GottaWanna t1_j3td1zv wrote
Reply to comment by dfiler in Is there a way to effectively complain to the city to have this removed from the curbs around my neighborhood? They are old and rusty and all they do there is pop peoples tires. by Strong-Lawfulness805
I believe that’s how my parents’ house is in rural PA, but I had mine surveyed during a neighborly dispute and it ends at my retaining wall, behind the sidewalk. So everywhere is probably different. Possibly even within the city.
Side note, I used to talk shit about people who walk on the road when there’s a perfectly good sidewalk along the street, until I started going for walks in my neighborhood.

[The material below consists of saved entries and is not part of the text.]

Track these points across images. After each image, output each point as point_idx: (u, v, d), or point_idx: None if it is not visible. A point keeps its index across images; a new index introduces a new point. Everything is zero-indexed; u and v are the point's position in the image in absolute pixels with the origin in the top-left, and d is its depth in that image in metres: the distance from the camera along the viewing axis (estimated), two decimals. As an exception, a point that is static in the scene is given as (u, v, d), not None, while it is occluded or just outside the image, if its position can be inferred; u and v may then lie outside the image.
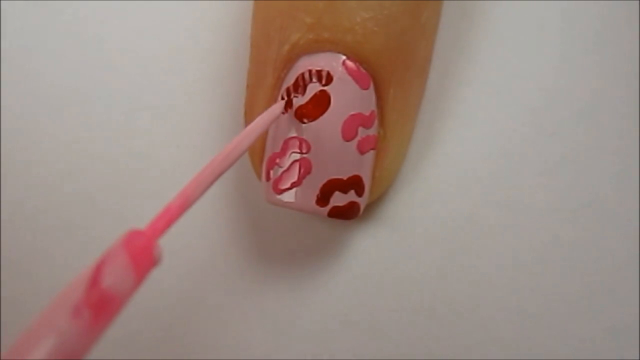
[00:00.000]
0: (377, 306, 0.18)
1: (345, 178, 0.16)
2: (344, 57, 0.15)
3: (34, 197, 0.18)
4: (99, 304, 0.10)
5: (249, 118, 0.17)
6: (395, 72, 0.16)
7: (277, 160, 0.16)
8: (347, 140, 0.15)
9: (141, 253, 0.11)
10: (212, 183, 0.13)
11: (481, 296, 0.17)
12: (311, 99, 0.15)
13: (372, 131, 0.16)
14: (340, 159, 0.15)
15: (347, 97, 0.15)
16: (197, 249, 0.18)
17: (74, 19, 0.19)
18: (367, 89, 0.16)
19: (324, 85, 0.15)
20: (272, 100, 0.16)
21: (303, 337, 0.17)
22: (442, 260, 0.18)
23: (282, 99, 0.16)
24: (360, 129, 0.16)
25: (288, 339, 0.17)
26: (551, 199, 0.18)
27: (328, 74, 0.15)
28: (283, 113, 0.16)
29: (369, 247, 0.18)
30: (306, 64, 0.15)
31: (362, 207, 0.16)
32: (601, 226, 0.18)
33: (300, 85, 0.15)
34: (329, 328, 0.17)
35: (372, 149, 0.16)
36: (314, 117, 0.15)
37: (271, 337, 0.17)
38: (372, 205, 0.18)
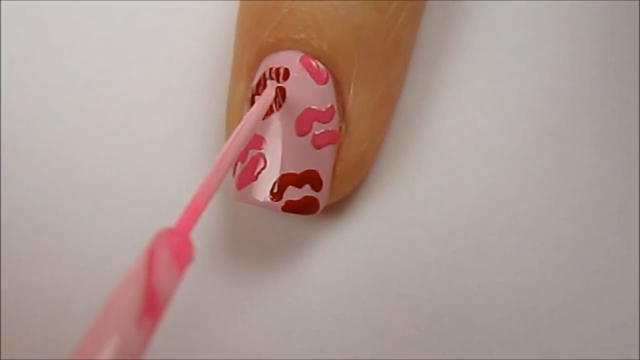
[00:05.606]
0: (376, 306, 0.17)
1: (298, 172, 0.16)
2: (301, 54, 0.16)
3: (34, 197, 0.18)
4: (153, 307, 0.10)
5: (229, 118, 0.17)
6: (357, 67, 0.16)
7: (241, 157, 0.16)
8: (301, 135, 0.16)
9: (181, 251, 0.11)
10: (225, 173, 0.13)
11: (481, 296, 0.17)
12: None
13: (331, 126, 0.16)
14: (293, 153, 0.16)
15: (303, 93, 0.16)
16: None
17: (74, 19, 0.20)
18: (324, 84, 0.16)
19: (281, 82, 0.16)
20: (246, 103, 0.16)
21: (302, 336, 0.17)
22: (442, 260, 0.17)
23: (250, 100, 0.16)
24: (315, 123, 0.16)
25: (287, 338, 0.17)
26: (551, 198, 0.18)
27: (285, 70, 0.16)
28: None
29: (370, 246, 0.18)
30: (268, 63, 0.16)
31: (321, 202, 0.16)
32: (601, 226, 0.17)
33: (261, 84, 0.16)
34: (328, 328, 0.17)
35: (330, 143, 0.16)
36: (269, 113, 0.16)
37: (270, 336, 0.17)
38: (374, 205, 0.18)
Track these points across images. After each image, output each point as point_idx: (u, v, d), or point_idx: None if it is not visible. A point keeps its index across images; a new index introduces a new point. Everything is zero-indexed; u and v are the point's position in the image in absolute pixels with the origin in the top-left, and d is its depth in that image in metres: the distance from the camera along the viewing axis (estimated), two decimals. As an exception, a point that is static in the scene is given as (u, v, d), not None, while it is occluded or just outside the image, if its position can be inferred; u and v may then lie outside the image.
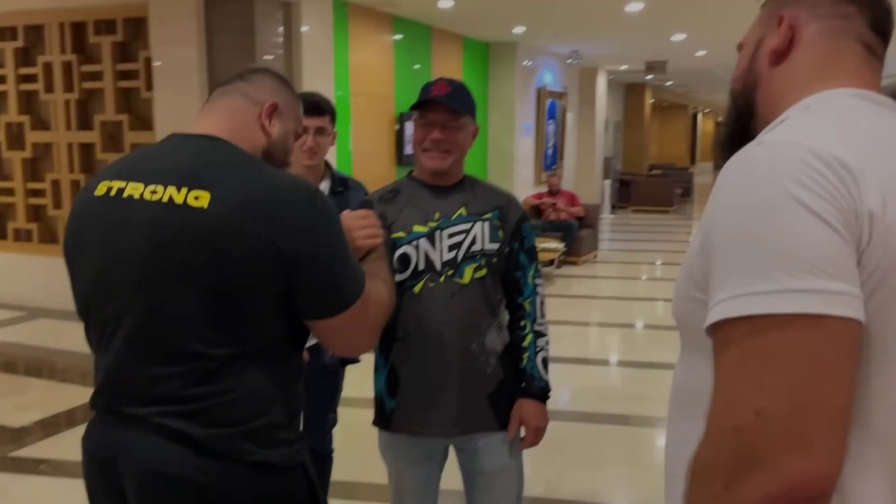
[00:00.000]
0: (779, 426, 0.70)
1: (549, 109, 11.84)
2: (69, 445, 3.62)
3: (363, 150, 7.61)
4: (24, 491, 3.23)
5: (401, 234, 1.82)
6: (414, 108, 1.84)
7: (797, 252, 0.72)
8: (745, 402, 0.72)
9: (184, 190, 1.17)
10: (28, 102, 6.35)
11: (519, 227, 1.91)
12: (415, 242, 1.82)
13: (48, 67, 6.10)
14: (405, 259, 1.80)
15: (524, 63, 10.85)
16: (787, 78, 0.93)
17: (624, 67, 14.17)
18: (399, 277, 1.79)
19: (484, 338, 1.85)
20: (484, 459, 1.90)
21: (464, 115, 1.83)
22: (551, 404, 1.93)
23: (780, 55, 0.93)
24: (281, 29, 5.39)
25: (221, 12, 5.24)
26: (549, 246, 7.50)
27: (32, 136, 6.30)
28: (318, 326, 1.29)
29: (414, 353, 1.81)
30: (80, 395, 4.32)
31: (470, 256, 1.83)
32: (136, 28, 5.77)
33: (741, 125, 0.98)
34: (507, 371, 1.89)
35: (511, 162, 10.45)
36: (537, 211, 8.67)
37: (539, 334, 1.92)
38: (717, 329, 0.76)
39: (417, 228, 1.83)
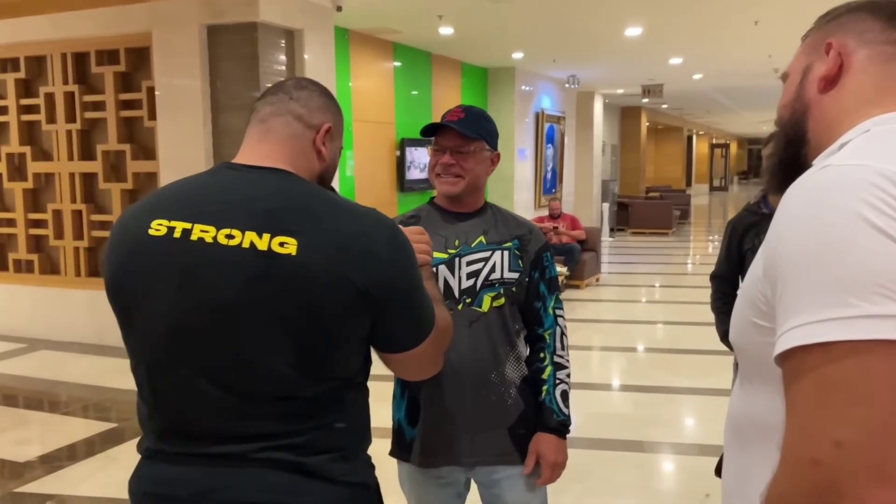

You don’t know street to street if you’re going to get a walkable sidewalk, or any sidewalk at all. Then you get a random post-war street in places like Marshall-Shadeland (Ridgeland and Newhampshire drives , and Ingram to note) with random to no sidewalk at all like it’s Pleasant Hills. So now, I have an understanding of the street walking in certain situations. But that also had me wondering about the ownership of sidewalks. I bet the streets I mentioned own at least out to the road. So who made it okay to have no sidewalk when planning these?
Overall, I bet it’s an old oversight. They were probably officially part of city infrastructure at one time, until they realized they wouldn’t be able to legitimately maintain them.